What never giving up means for you. To not give up when you have fallen down, instead get back up on your feet and start again. During a year-long fellowship at the University of Turin in Italy, John Michael Kosterlitz was working on a particular physics model—a precursor to string theory. It all started when he was about to submit his research to an academic journal that another research group from a different university beat him to it. Such things often make you disheartened. However, it wasn’t over, it happened again, Kosterlitz shifted gears and focused on a different problem. He solved it, and right when he was ready to send in his work, it happened again—an advance copy of the other group’s paper appeared on his desk, describing the solution to his problem.
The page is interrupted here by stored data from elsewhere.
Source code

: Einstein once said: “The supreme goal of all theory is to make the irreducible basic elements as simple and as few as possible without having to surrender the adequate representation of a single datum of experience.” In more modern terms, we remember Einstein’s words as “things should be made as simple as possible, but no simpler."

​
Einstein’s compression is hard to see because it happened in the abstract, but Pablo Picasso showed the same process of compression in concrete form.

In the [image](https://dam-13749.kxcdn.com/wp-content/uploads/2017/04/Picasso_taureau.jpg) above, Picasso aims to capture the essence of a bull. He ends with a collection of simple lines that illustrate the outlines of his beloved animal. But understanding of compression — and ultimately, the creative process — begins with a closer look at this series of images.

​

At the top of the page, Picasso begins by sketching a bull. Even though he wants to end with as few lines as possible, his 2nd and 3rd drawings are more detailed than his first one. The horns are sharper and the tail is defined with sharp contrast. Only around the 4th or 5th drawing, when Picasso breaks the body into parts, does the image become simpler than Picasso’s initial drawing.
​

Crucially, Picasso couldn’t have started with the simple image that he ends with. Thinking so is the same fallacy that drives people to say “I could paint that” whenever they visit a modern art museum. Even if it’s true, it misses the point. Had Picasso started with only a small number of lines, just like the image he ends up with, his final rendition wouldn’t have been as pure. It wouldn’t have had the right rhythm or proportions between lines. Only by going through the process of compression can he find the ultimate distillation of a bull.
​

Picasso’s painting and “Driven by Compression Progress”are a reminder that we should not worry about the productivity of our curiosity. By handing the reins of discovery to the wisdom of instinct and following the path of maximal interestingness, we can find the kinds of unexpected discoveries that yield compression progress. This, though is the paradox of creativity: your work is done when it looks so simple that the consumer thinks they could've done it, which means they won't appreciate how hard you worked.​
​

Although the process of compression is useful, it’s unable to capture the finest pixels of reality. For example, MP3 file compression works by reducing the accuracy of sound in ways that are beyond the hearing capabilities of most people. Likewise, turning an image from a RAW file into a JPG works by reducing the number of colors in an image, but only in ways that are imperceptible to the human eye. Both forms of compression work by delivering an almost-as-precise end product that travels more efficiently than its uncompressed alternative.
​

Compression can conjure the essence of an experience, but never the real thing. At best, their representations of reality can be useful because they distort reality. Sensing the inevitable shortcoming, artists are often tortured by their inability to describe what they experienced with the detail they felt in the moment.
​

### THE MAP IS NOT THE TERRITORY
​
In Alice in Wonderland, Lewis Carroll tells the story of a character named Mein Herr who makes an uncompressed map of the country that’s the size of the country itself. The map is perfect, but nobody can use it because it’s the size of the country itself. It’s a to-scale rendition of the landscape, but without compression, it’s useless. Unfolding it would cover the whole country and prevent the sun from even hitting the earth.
All of a sudden it hit him that it was time to take a different approach. There was too much competition in the field of high energy physics and he was getting pushed out. Kosterlitz didn’t know it then but the decision to try something new would lead to him sharing the 2016 Nobel Prize for Physics with his research partners David J. Thouless and F. Duncan M. Haldane. Sometimes, its okay to change paths, maybe the new path will be better suited for you. Kosterlitz recalled this story before an audience of students, faculty, staff, and alumni as part of the College of Science Distinguished Lecture Series.
For the research that would eventually earn them a Nobel Prize, Kosterlitz, Thouless, and Haldane worked together to explain a puzzling experiment. Picture a crystal with a flat surface covered in a thin film of helium only a couple of atomic layers high. A widely accepted physics theory says that as the crystal’s mass increases, so does the film’s resonant frequency, or the rate at which it moves back and forth on the crystal’s surface. Butat some point, the scientists observed that the trajectory deviated. The helium breaks away and doesn’t move with the crystal anymore. And this was completely unexplained by the accepted theory.
It’s about what you believe in, what you put your faith in Kosterlitz and his colleagues chose observation over rigorous mathematics. Their work on this enigma is what earned them the Nobel Prize for “theoretical discoveries of the topological phase transitions and topological phases of matter,” or as the concept is now known, the Kosterlitz-Thouless transition. He encouraged many budding scientists at Northeastern University to never lose hope. He wants them to remember his frustrating story as an example of why they should never give up because you never know what’s going to happen.